The human body is controlled by 826 GPCRs, the malfunctioning of which has been implicated in many diseases. The goal of the new consortium is to define the structures of at least 200 GPCRs, which will allow scientists to design pharmaceuticals that will more effectively target them.

GPCRs make up about 30 to 50 percent of all known targets for pharmaceuticals to treat disease in the human body.
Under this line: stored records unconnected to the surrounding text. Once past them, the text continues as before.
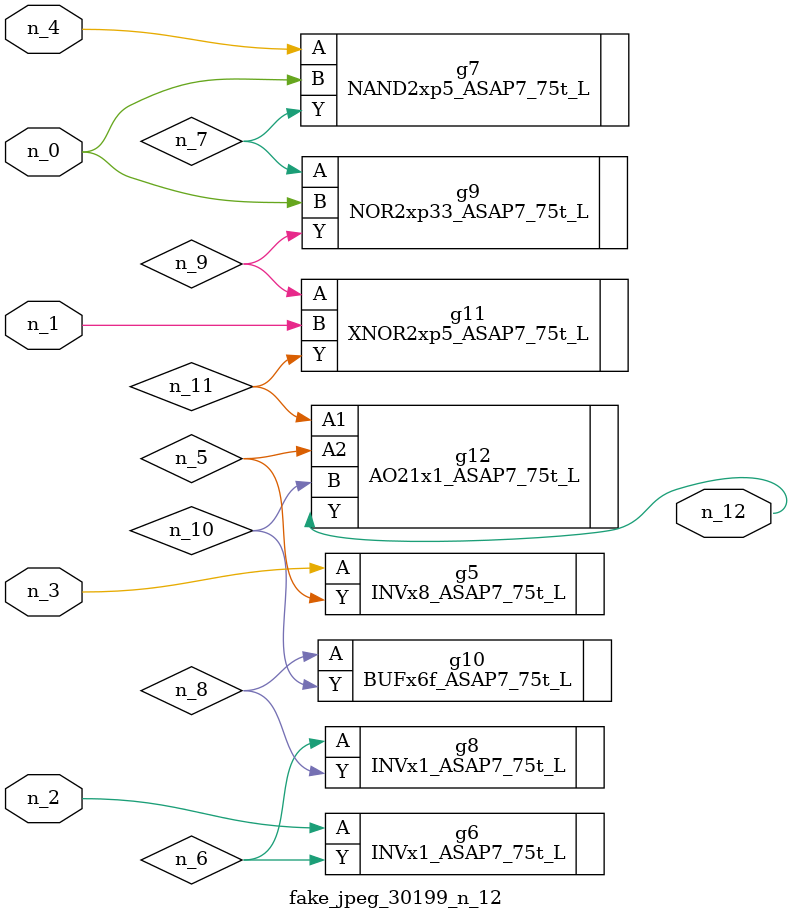
<source format=v>
module fake_jpeg_30199_n_12 (n_3, n_2, n_1, n_0, n_4, n_12);

input n_3;
input n_2;
input n_1;
input n_0;
input n_4;

output n_12;

wire n_11;
wire n_10;
wire n_8;
wire n_9;
wire n_6;
wire n_5;
wire n_7;

INVx8_ASAP7_75t_L g5 ( 
.A(n_3),
.Y(n_5)
);

INVx1_ASAP7_75t_L g6 ( 
.A(n_2),
.Y(n_6)
);

NAND2xp5_ASAP7_75t_L g7 ( 
.A(n_4),
.B(n_0),
.Y(n_7)
);

INVx1_ASAP7_75t_L g8 ( 
.A(n_6),
.Y(n_8)
);

BUFx6f_ASAP7_75t_L g10 ( 
.A(n_8),
.Y(n_10)
);

NOR2xp33_ASAP7_75t_L g9 ( 
.A(n_7),
.B(n_0),
.Y(n_9)
);

XNOR2xp5_ASAP7_75t_L g11 ( 
.A(n_9),
.B(n_1),
.Y(n_11)
);

AO21x1_ASAP7_75t_L g12 ( 
.A1(n_11),
.A2(n_5),
.B(n_10),
.Y(n_12)
);


endmodule
</source>
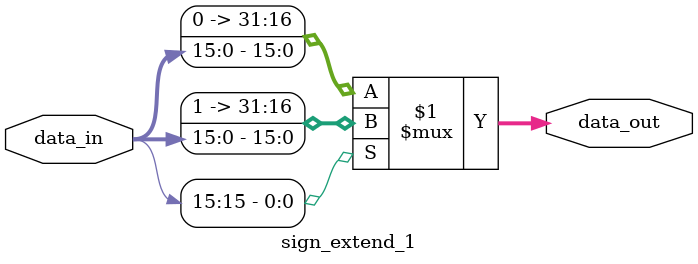
<source format=v>
module sign_extend_1(
    input  wire [15:0] data_in,
    output wire [31:0] data_out
);

    assign data_out = (data_in[15]) ? {{16{1'b1}}, data_in} : {{16{1'b0}}, data_in};

endmodule

</source>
The consortium will initially focus on GPCRs related to diabetes, cancer and mental disorders.

“The academic groups involved in the consortium have published both the first human GPCR structure and the majority of GPCR structure-function and discovery data, from all major classes of the GPCR family,” said Mike Hanson, president of the GPCR Consortium. “The importance of this family of proteins for human health cannot be overstated as communication with the environment is a hallmark of higher functioning organisms and GPCRs play a central role in this process.”

The consortium is data-centric, with the primary objective being dissemination of protein structural coordinates, reagents and supporting data to both the consortium members and the broader scientific community.

“We are very pleased to be one of the founding industry members of this prestigious consortium,” said Mingqiang Zhang, head of the Amgen Asia R&D Center. “By working together with the leading academics in GPCR structural biology, many of whom are co-located with our Asia R&D Center in Shanghai, we can better synergize our effort in understanding human biology at [the] molecular level and advancing drug discovery in diseases where GPCRs play significant roles, including cancer, metabolic and CNS disorders.”

Kazuhito Kawabata, member of the board of directors, executive officer and executive director of discovery and research of ONO, added, “We believe the advances we will make with the GPCR Consortium and share with the scientific community will speed the development of better health care to prevent, detect, diagnose and treat human diseases.”

Hualiang Jiang, director of the Chinese Academy of Sciences Shanghai Institute of Materia Medica, said the GPCR consortium will greatly enhance the collaboration between industry and academia.

“It will also produce valuable data around GPCR structure and function,” Jiang said. “I am sure that this consortium will attract more and more attention from industry and academic communities alike.”